Susan Bradley has posted her analysis of how her Windows server was hacked.
This is interesting to me, as Bradley is an expert on server administration and patching; I’m glad she has had the courage to post all these details, thus benefiting the community, rather than pretending the server was down for emergency maintenance or the like.
She thinks it was a security bug in IceWarp Web Mail. This appears to be a PHP application. Although the bug has been fixed, she was running an old version because the new one broke some important features.
The explanation sounds plausible to me. So is it applications rather than operating systems that form the most critical security weaknesses today? Yes, but both are involved. I would be interested to know whether the same bug in a Linux installation of IcwWarp would have been equally easy to escalate to the entire OS.
6 thoughts on “Windows server compromised by PHP application”
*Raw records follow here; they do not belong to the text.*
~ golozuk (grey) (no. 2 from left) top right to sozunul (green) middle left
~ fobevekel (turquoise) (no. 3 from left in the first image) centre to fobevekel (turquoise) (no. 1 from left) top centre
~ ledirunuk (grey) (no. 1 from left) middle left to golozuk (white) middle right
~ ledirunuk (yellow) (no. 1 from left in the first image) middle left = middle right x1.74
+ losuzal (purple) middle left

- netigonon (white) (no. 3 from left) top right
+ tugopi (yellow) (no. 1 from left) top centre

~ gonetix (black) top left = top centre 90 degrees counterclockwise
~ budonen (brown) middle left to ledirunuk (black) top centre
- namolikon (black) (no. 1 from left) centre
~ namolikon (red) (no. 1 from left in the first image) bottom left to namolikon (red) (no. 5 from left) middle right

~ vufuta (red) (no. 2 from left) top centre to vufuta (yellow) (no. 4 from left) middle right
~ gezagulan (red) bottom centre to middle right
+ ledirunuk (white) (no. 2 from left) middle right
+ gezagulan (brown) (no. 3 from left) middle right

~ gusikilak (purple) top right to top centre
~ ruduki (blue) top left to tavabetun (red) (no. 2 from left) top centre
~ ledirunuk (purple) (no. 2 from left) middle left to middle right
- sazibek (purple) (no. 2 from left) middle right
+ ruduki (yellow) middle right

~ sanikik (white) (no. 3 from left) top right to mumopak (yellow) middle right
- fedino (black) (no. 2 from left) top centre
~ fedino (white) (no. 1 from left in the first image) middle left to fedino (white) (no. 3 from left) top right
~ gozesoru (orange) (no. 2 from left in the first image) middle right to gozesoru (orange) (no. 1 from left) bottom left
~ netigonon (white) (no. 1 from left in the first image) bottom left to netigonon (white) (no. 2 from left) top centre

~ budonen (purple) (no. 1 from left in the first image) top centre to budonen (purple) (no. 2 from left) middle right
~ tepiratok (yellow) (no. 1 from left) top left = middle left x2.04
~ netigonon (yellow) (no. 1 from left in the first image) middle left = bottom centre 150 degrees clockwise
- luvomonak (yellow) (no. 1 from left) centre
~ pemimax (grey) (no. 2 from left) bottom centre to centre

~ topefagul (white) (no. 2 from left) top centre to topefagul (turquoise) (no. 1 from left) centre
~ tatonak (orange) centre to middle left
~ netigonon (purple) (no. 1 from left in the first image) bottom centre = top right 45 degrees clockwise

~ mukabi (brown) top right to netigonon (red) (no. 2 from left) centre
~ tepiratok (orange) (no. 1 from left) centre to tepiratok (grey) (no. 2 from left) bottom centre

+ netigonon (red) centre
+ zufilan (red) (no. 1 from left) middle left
I totally agree that software is the main weakness these days. With the explosion of open source and more people learning server-side languages it has been made much easier for exploits to be found. Plus, there are lot of sites that tell you specific vulnerabilities in web apps and some even give out of the box hacks. At the moment there are a huge amount of WordPress blogs being hacked for SEO purposes.
Our server was hacked and code was injected into a small formular field in a php script. The server (Debian OS) has downloaded a trojan called BT/Bastr and after 2 hours we had an “wonderful” p2p Server onboard *grrrr*
it’s crucial to control any user provided data which will be used in a sql query. the easiest way to do so is the addslashes() function in PHP.
this will prevent you from any injection.
if you use the LIKE command in sql be sure to remove all ‘%’ and ‘*’ from the user provided data.
regarding opensource I have to admit that it’s easier for hackers to find out security leaks. but on the other hand there are plenty of experienced developers working on such project. I guess they spend a lot of time on securing their code.
@Chris why not MySQLi with parameterized queries?
@Tim: i guess you mean prepared(compiled) statements. this method is only used when you send a lot of equal queries. and as php is not remaining in memory you have to compile the queries at every single http access.
or did you mean something else?
Yes, prepared statements. I doubt there is much performance hit – have you measured? – but it is a more robust protection against injection attacks than addslashes().